For Further Reflection:

 We will be coming back to spend the whole of our next JCL term reflecting on the Bible’s teaching about sin.  We don’t need to figure it all out in this one study.  At this stage we are simply trying to get a handle on what happened at the fall, on getting the story straight, and beginning to draw out some of its implications for the life of creation (including humanity).

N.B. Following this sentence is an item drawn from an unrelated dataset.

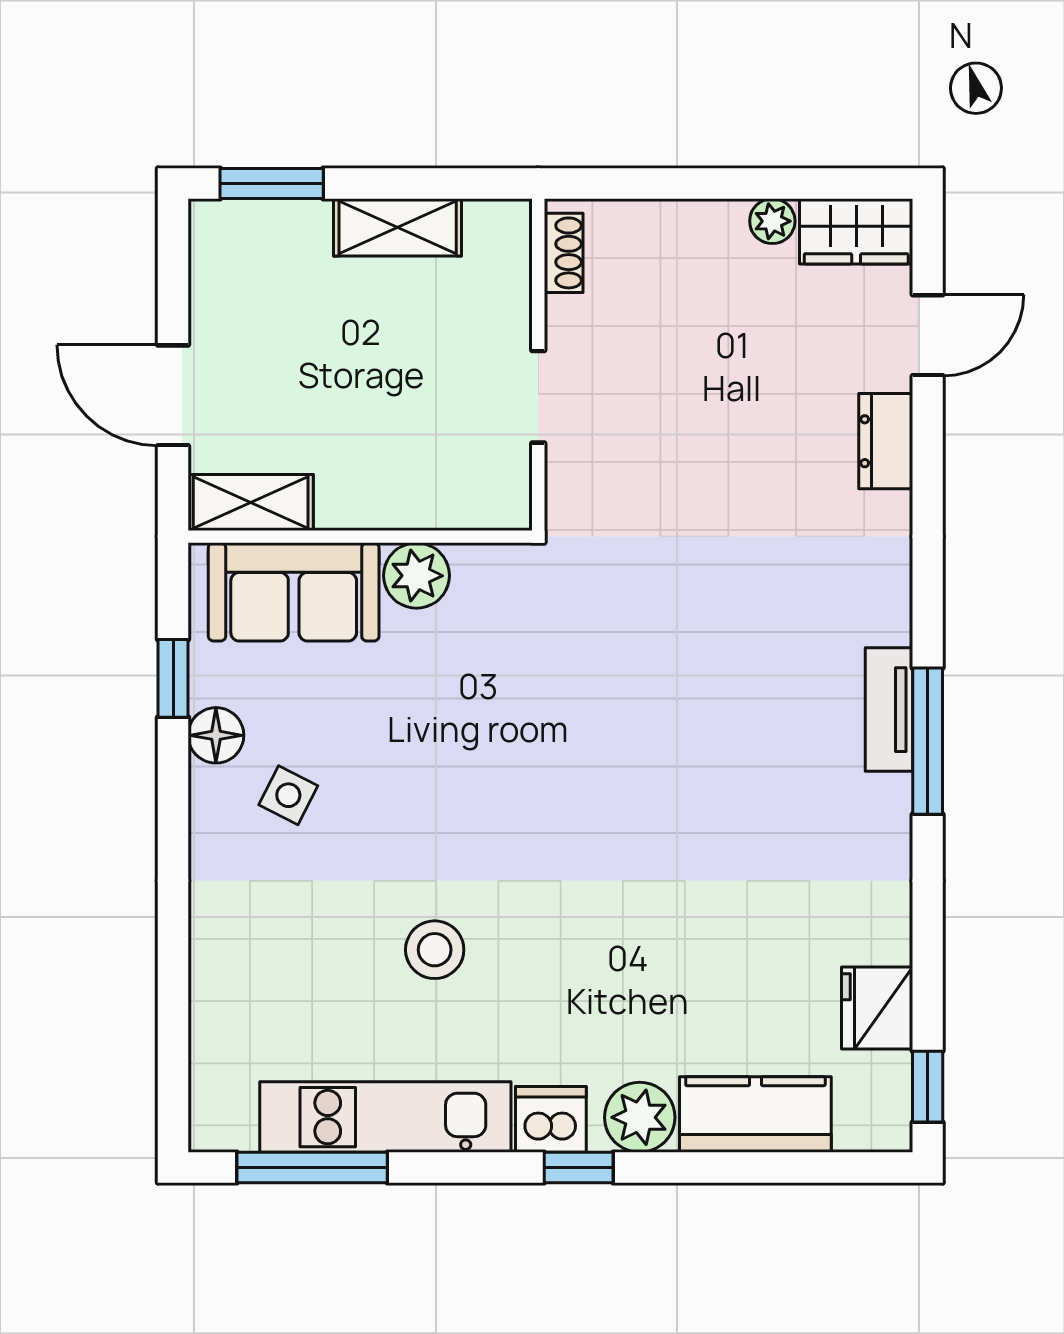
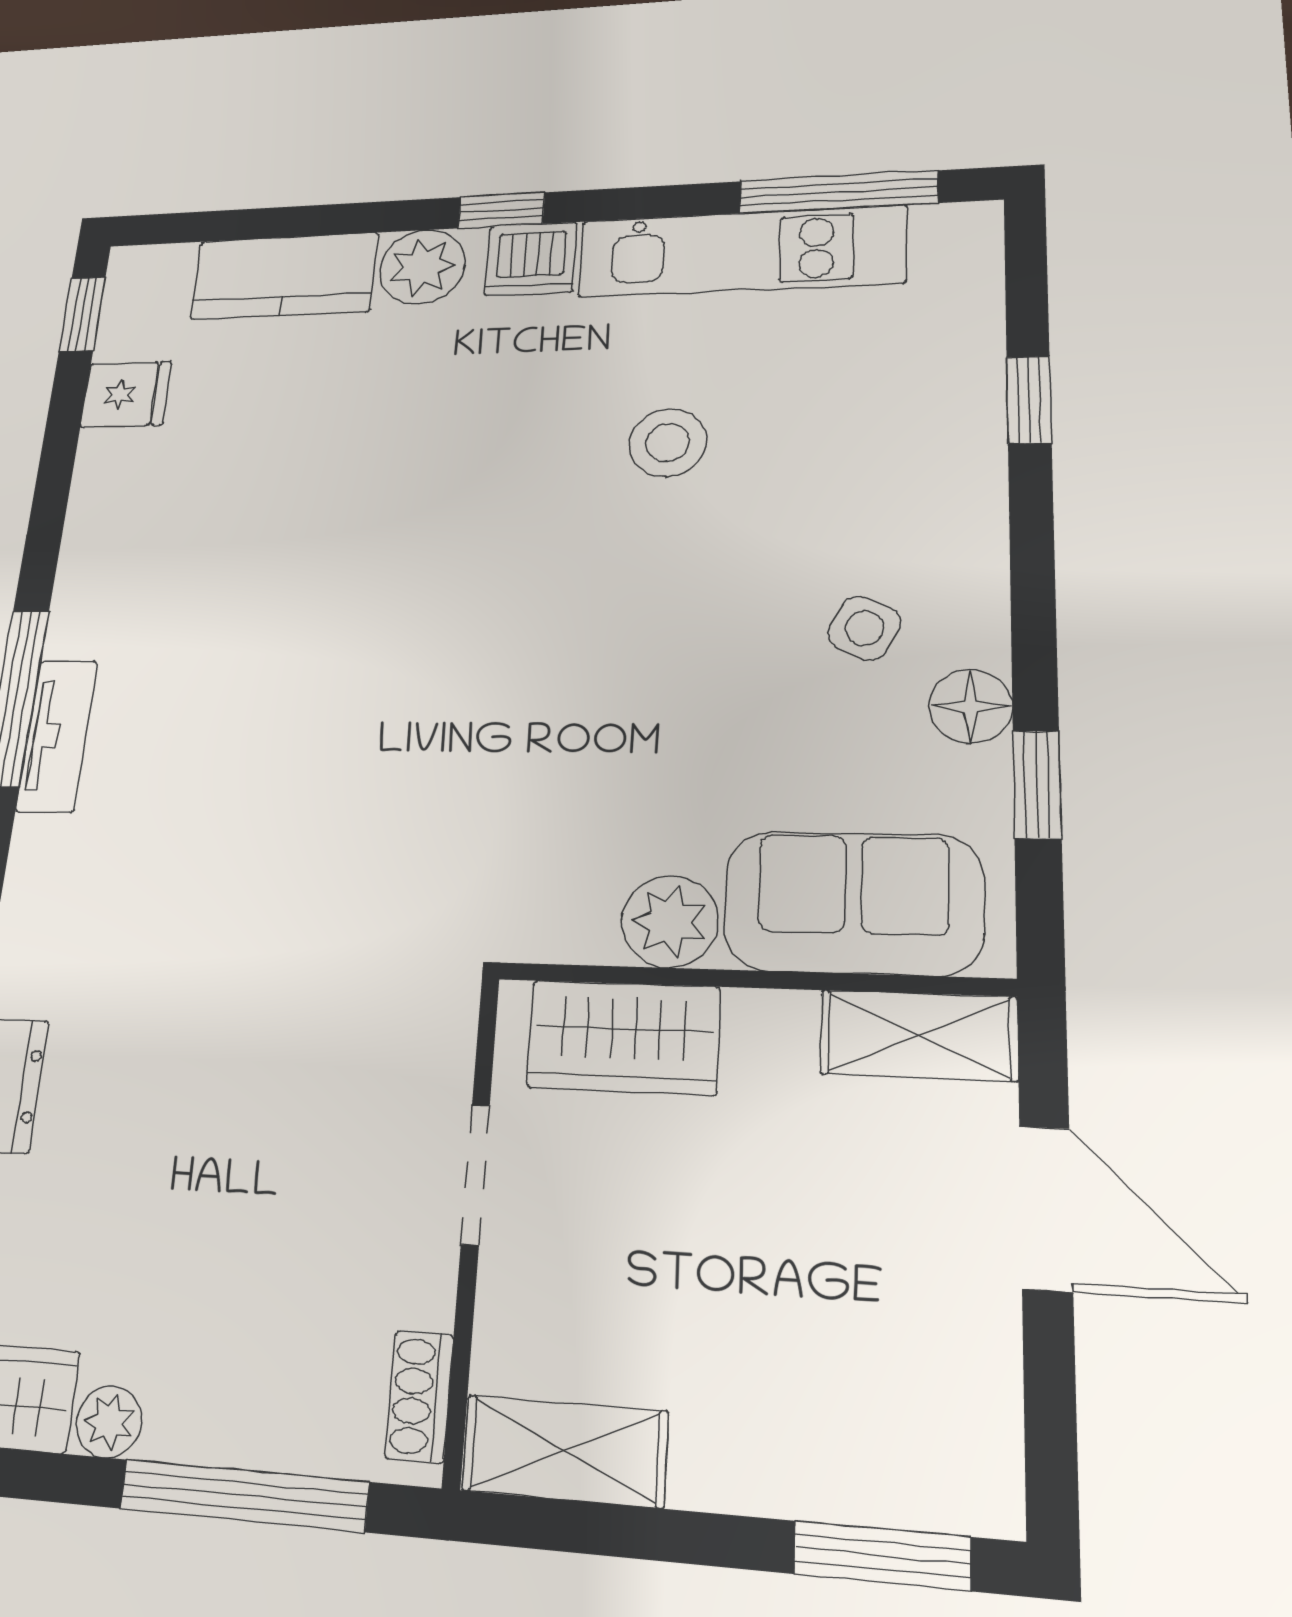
window: (674, 184) -> (244, 1495), added
shelving: (398, 227) -> (565, 1451), moved
wardrobe: (444, 494) -> (623, 1037), added
window: (173, 977) -> (1029, 400), added
fridge: (877, 1008) -> (126, 394), width x0.72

 But it is worth noting that no-one has ever over-estimated the effect of the fall, and the unleashing of sin and death into creation.  No matter how terrible a thing we think this is, I suspect we aren’t even close to grasping the horrific extent of the impact of these moments recorded for us in Gen.3.  In fact, quite the opposite.  Most of us have never got close to appreciating how much changed on that day.

 Our view of ‘sin’ tends to superficiality (in part because we have no real sense of the height from which we fell).  We minimise the sense of its impact on God, on us as human beings, but also on the entirety of creation.  The problem with doing this is that it leaves us with an inadequate explanation for both our experience of creation as it is now, and for the cross of Christ.  Put bluntly, if sin isn’t that big a problem, the cross isn’t that big a solution. 

 We need to keep a delicate balance.  We desperately need to recognise the catastrophe of sin and death for what it is.  But if that is all we have in view we will despair.  We must also keep hold of the glory of our origins, and of our destiny.  These give us an unassailable hope in the love of God for us in Christ.  It is to the question of our destiny that we turn for our last study in this series.